**DOKUMENTTEXT:**
——————
Laut Meinungsforscher träumen etwa neunzig Prozent der Heranwachsenden von einer lebenslangen Partnerschaft, wenn möglich mit Kindern, wohl wissend, dass solche Träume jäh zerplatzen können. Doch wer nicht wagt, auch nicht gewinnt.
In diesen Horizont der Sehnsucht knallt die neue Orientierungshilfe der EKD mit einer geradezu brutalen Nüchternheit und denkt die Ehe von ihrem möglichen Ende her: „In einem Traugottesdienst feiern wir mit dem Paar, mit Freunden und Familie, dass die beiden ‚sich getraut’, sich den gemeinsamen Weg zugetraut und ihr Leben anvertraut haben, und bitten um Gottes Segen für diese Entscheidung und die gemeinsame Zukunft – nicht mehr, aber auch nicht weniger.” Nicht mehr? Wirklich? Offen bleibt obendrein, ob es sich dabei überhaupt um ein heterosexuelles Paar handelt.
——————
Daten zur Verfolgung von Pixelkoordinaten:

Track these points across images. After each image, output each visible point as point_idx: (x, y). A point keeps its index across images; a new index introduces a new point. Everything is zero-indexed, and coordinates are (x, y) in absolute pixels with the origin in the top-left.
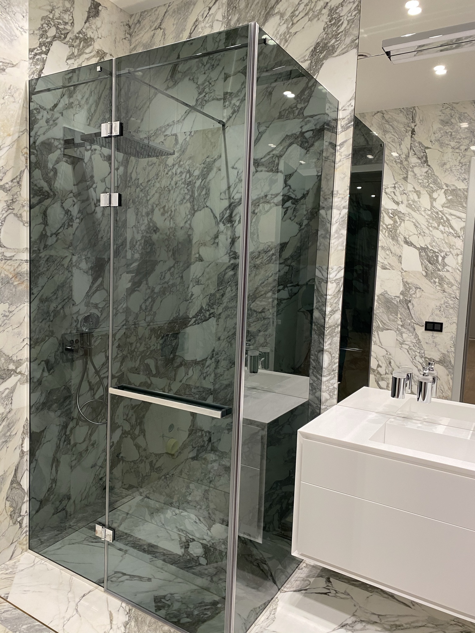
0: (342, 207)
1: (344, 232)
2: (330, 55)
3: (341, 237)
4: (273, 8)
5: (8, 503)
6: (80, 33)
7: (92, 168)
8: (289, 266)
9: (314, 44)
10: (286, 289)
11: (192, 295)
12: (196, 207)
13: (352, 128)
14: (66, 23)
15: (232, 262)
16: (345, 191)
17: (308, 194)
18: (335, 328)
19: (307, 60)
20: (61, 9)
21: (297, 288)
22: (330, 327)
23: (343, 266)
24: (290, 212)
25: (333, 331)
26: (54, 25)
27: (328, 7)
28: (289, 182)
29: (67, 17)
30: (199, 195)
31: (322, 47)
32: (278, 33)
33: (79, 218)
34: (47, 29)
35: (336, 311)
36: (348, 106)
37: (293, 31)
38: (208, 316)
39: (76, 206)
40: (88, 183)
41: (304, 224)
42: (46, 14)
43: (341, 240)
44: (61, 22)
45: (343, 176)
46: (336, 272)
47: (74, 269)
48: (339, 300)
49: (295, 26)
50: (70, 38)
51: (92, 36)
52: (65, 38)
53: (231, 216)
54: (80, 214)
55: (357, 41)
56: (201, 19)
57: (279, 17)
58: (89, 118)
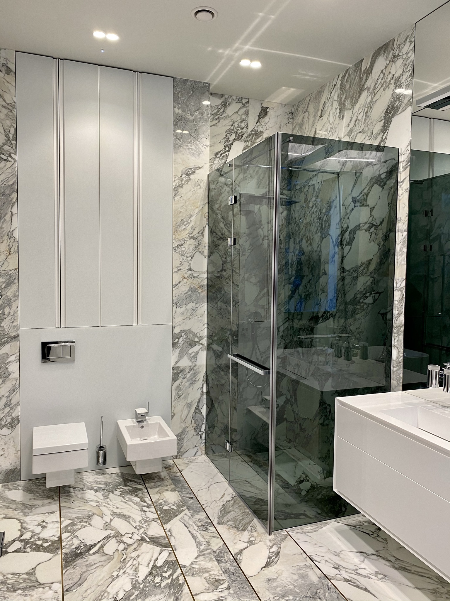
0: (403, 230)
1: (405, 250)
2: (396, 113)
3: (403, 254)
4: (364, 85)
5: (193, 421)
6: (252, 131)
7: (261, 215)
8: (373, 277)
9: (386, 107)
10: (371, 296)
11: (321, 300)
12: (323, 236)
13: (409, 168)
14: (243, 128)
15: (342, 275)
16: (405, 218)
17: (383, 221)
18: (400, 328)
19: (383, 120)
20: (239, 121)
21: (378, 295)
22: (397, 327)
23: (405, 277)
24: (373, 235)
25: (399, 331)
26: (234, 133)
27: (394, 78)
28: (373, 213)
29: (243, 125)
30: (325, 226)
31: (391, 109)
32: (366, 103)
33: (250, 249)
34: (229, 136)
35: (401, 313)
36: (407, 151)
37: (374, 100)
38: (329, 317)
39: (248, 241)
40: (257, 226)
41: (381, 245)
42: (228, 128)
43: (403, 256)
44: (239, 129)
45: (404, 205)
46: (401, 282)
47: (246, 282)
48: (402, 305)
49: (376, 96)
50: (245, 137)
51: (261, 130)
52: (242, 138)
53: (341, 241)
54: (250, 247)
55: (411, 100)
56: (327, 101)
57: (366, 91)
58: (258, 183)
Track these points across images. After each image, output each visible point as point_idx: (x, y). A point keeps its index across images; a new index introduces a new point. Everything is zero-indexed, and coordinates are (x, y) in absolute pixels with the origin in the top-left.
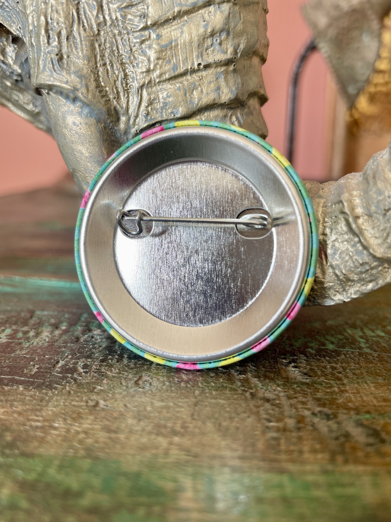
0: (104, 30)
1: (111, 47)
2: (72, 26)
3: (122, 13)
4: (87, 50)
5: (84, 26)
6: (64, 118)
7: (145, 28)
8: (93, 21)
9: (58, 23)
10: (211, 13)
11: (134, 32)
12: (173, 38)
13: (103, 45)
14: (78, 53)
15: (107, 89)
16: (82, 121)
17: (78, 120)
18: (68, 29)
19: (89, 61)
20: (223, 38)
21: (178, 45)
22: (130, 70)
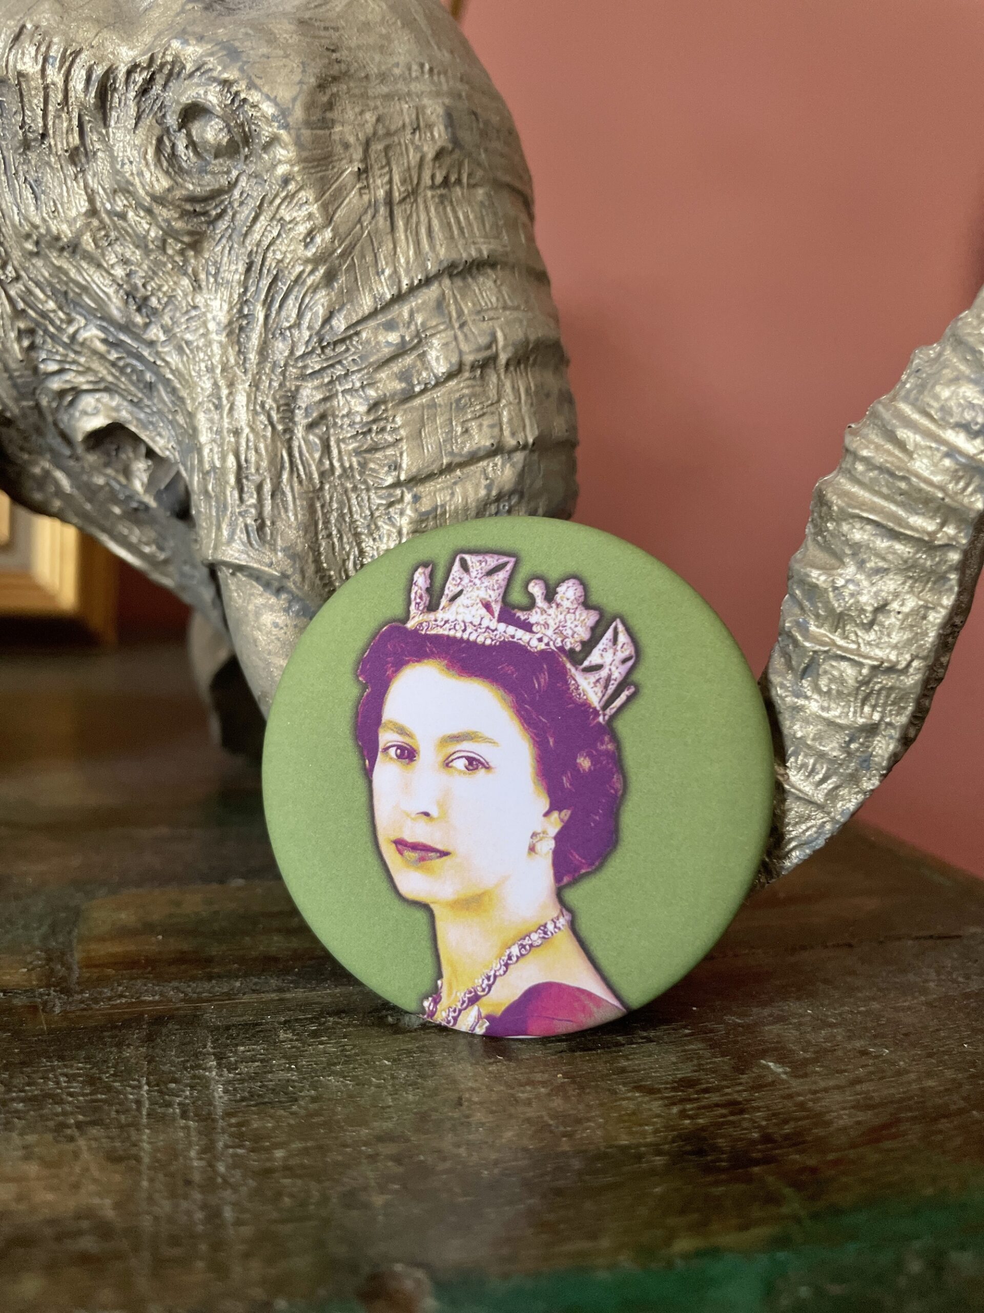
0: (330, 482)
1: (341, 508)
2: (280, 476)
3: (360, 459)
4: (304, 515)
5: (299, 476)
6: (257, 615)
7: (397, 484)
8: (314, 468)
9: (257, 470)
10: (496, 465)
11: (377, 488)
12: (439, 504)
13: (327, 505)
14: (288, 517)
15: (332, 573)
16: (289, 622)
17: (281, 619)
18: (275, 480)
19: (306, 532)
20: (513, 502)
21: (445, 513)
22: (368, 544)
——————
**AUFGABENSTELLUNG:** Gib den Text über die Orientierungshilfe der EKD vollständig und unverändert wieder.

**ANTWORTFELD:**
Laut Meinungsforscher träumen etwa neunzig Prozent der Heranwachsenden von einer lebenslangen Partnerschaft, wenn möglich mit Kindern, wohl wissend, dass solche Träume jäh zerplatzen können. Doch wer nicht wagt, auch nicht gewinnt.
In diesen Horizont der Sehnsucht knallt die neue Orientierungshilfe der EKD mit einer geradezu brutalen Nüchternheit und denkt die Ehe von ihrem möglichen Ende her: „In einem Traugottesdienst feiern wir mit dem Paar, mit Freunden und Familie, dass die beiden ‚sich getraut’, sich den gemeinsamen Weg zugetraut und ihr Leben anvertraut haben, und bitten um Gottes Segen für diese Entscheidung und die gemeinsame Zukunft – nicht mehr, aber auch nicht weniger.” Nicht mehr? Wirklich? Offen bleibt obendrein, ob es sich dabei überhaupt um ein heterosexuelles Paar handelt.